OPINIÃO

Anatomia de um embate

Por Zarcillo Barbosa | 13/04/2024 | Tempo de leitura: 3 min

O autor é jornalista

O papel de Superjuiz (É um pássaro?! É um avião?!), acima do bem, do mal e do mais ou menos, protagonizado pelo ministro da Suprema Corte Alexandre de Moraes, há anos facilita o trabalho dos profissionais da mídia, por municiá-los com notícias diárias. Agora, encontrou pela frente um ator do mesmo nível, na figura do biliardário Elon Musk. O ministro escorregou na casca de banana por ele atirada. Virou meme internacional. E ainda fez a alegria daqueles que não sorriam desde 8 de janeiro do ano passado.

Quando o dono do X (ex-Twitter) chamou o magistrado de "ditador do Brasil", não foram só os bolsonaristas que lhe deram razão. Quem conhece um pouco do Direito - nem precisa ter estudado na ITE - sabe que o juiz não age sem ser provocado. Como reza o latinório, "ne procedat judex ex-officio". Alexandre de Moraes não perde tempo invocando o Procurador Geral da República, Paulo Gustavo Gonet. Moraes basta-se a si mesmo. Atua como juiz e promotor, é vítima, investiga como delegado e julga como juiz da primeira instância e erra por último no Supremo Tribunal Federal.

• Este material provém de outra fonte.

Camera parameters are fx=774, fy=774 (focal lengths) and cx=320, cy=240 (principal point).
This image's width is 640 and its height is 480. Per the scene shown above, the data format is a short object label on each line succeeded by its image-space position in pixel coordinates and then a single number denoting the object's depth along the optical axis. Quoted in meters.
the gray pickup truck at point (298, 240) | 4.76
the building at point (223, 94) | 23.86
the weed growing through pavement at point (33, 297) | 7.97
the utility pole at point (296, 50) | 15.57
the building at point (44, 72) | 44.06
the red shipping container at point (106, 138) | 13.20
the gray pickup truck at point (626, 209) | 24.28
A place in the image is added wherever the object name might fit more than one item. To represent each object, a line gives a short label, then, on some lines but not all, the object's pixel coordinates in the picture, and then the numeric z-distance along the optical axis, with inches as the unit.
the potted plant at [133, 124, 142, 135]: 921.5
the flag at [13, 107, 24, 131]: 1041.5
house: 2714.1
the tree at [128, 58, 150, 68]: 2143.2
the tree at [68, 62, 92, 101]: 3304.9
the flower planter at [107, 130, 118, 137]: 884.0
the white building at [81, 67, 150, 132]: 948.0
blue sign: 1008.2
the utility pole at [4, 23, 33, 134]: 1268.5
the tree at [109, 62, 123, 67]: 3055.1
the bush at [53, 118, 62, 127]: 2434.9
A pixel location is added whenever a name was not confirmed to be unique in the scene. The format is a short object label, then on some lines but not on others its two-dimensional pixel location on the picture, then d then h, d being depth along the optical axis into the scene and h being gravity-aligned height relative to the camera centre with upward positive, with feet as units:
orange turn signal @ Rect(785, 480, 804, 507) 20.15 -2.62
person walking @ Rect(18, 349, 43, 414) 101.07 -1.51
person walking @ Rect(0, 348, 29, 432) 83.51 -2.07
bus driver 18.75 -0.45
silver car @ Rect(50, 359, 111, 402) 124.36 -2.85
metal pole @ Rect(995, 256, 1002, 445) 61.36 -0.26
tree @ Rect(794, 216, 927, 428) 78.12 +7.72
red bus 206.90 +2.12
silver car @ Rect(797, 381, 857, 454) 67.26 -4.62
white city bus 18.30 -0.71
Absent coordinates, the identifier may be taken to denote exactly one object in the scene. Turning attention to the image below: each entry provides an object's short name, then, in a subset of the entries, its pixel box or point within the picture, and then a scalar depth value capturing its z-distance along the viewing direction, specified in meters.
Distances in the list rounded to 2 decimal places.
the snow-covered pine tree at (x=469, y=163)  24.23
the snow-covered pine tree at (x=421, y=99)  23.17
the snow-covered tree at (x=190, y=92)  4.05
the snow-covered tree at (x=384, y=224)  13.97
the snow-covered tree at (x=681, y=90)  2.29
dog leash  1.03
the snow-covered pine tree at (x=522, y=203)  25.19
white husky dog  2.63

É fácil concordar que toda empresa que exerce suas funções no Brasil, tem que seguir a lei e as determinações da Justiça brasileira. A liberdade de expressão é garantida pela Constituição, protege o discurso até mesmo o antidemocrático, mas tem suas limitações. Aqui, as barreiras são bem maiores que nos Estados Unidos. Por falta de uma legislação específica para as Redes Sociais, ficam no abstrato as interpretações sobre o que seria "tramar golpe de estado" e a tipificação de teorias conspiratórias. Projeto de lei tramita há anos pelo Congresso e só agora foi desengavetado, com a repercussão do episódio Musk X Moraes.

Diante dessa lacuna, Xandão tem tomado para si a iniciativa de dar um jeito na coisa. Nos últimos três anos suspendeu dezenas de perfis em redes sociais. Em um inquérito sobre fake news, que ele mesmo instaurou, bloqueou contas no antigo Twitter e no Facebook. Mandou prender Allan dos Santos, influencer bolsonarista, que se exilou em Miami para se livrar de uma hospedagem na Papuda. Derrubou, pelo menos, quarenta perfis no Instagram sob suspeita de incitação à prática de crimes e participações em organização criminosa. Suspendeu a plataforma Telegram, no Brasil e aplicou multas por desobediência.

O presidente da Câmara, Arthur Lira (PP-AL) e o presidente do Senado Rodrigo Pacheco (PSD-MG), vêm reclamando a liberação de contas nas redes sociais, de vários deputados e senadores, que Alexandre de Moraes mandou bloquear sob suspeita de incentivarem a realização de atos democráticos. Há mais de um ano, sequer processos foram abertos contra os titulares das contas. O juiz do STF acaba de incluir Musk no inquérito das milicias digitais. Será ainda investigado para apurar possível participação em obstrução de Justiça.

Tirar um post do ar pode ser justificável se o conteúdo atenta contra a lei. Suspender uma conta, sem comprovação de que um crime grave foi cometido - terrorismo, pedofilia, tomada do poder - equivale a uma censura prévia, o que não é permitido pela Constituição. Todos os cidadãos têm direito de pôr reparos à democracia, ou mesmo de criticar as instituições. Os excessos podem ser punidos, mas seguido o rito processual, com direito ao contraditório e a ampla defesa. O juiz deve agir com moderação (modus in rebus), como disse o poeta satírico Horácio, no oitavo ano antes de Cristo. Suspender o X no Brasil, seria o mesmo que punir milhões que usam a plataforma dentro da lei. Quem dá palco para maluco dançar, depois não se queixe. Elon Musk vive disso. O Brasil, não.

Esse cara e dono da Space X, que manda foguetes ao espaço. Se ele embarca num desses, nenhum oficial de justiça do mundo vai alcançá-lo.